The Arctic climate changes will not increase the chance of colder winters in the short term. Analysis of climate models shows that relatively cold winters and Arctic sea ice decline occur simultaneously, but that one does not cause the other.
Europe hasn’t felt it as much as elsewhere, but there has been a noticeable increase in extremely cold winters, for example in North America. Recent studies into the relationship between the decline in sea ice at the North Pole and ice-cold winters at mid-latitudes, such as the Polar Vortex cold waves in North America, seem to suggest that there is a link between cold winters and Arctic changes. However, the mechanisms behind this relationship have so far been unclear, mainly due to the chaotic nature of the climate system. This is now finished thanks to the publication of a scientific article in Nature Climate Change.

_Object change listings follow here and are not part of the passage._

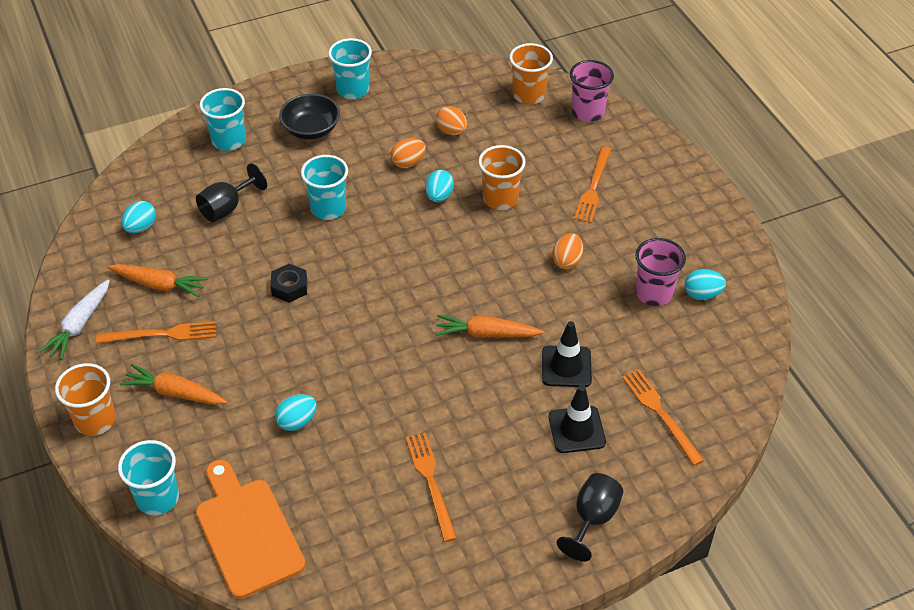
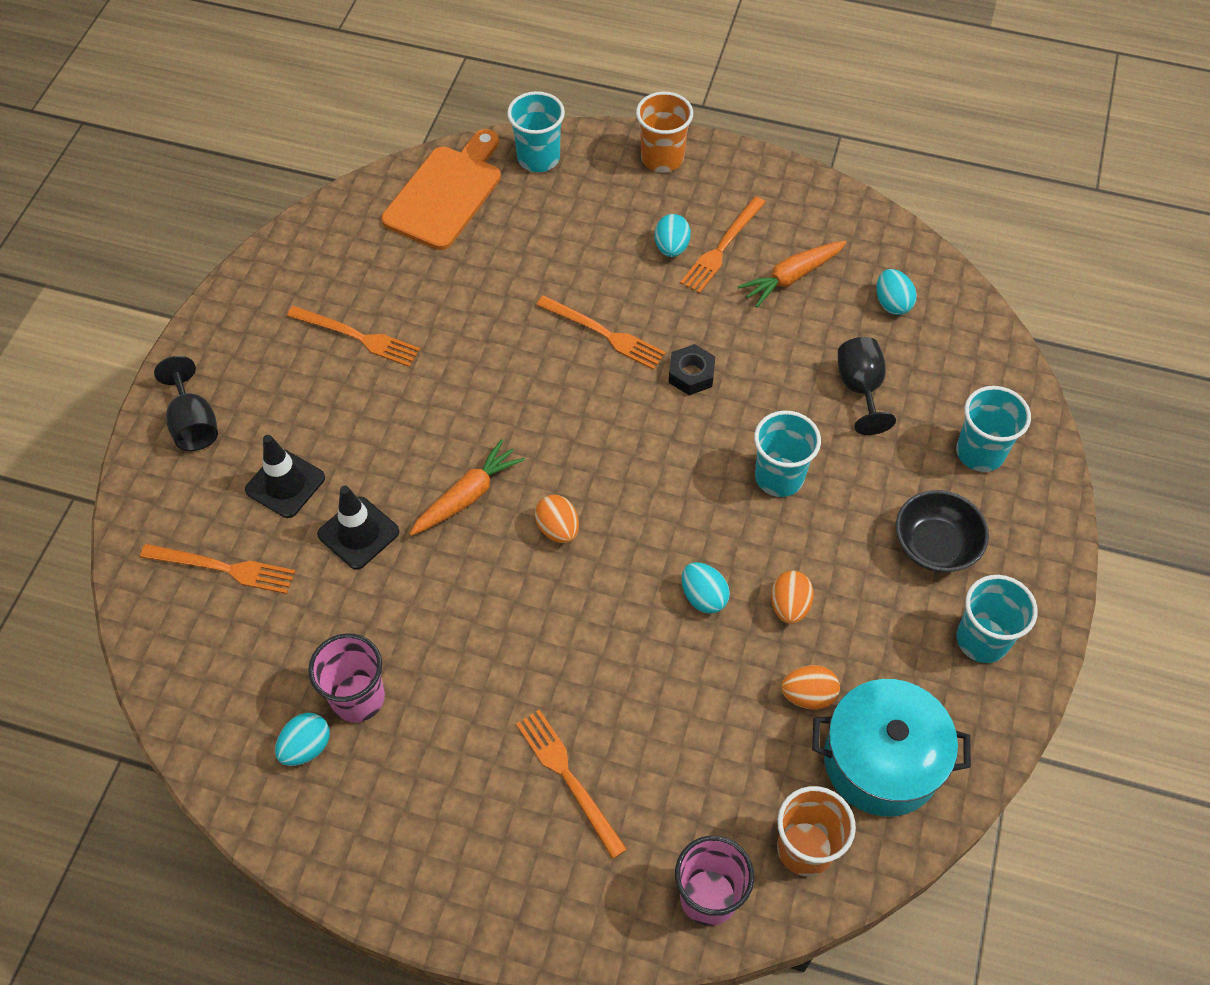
camera: 130 degrees right, 10 degrees up
(79, 325) = (790, 197): white carrot -> none
(175, 392) = (640, 222): orange carrot -> none
(247, 532) = (446, 193): orange cutting board -> orange cutting board turned 75 degrees counterclockwise
(297, 349) = (604, 334): none -> orange fork
(297, 421) = (520, 285): turquoise egg -> turquoise egg (671, 247)
(457, 92) = (881, 761): none -> turquoise pot
(500, 199) = (642, 658): orange cup -> none
(567, 261) = (486, 649): orange egg -> orange egg (558, 529)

This article makes use of an extensive set of climate data produced by two detailed climate models, including the KNMI climate model EC-Earth. This large amount of climate data enables statistical connections that were previously hidden in the noise of the climate system.
Analysis of the model data shows that relatively cold winters and Arctic sea ice decline appear to be the result of an entirely different mechanism, namely large-scale deviations in atmospheric circulation. An important aspect of this study is that both climate models come to exactly the same conclusion. In addition, a separate simulation with imposed sea ice decrease does not lead to cold winters in our regions at all.
Honorary professor Richard Bintanja of the University of Groningen, who collaborated on the analysis: “The findings in our article show that a further decrease in Arctic sea ice in the near future will most likely not lead to more and intense wintry cold waves, because episodes with little Arctic sea ice are the result of unusual atmospheric circulation patterns and not the cause.”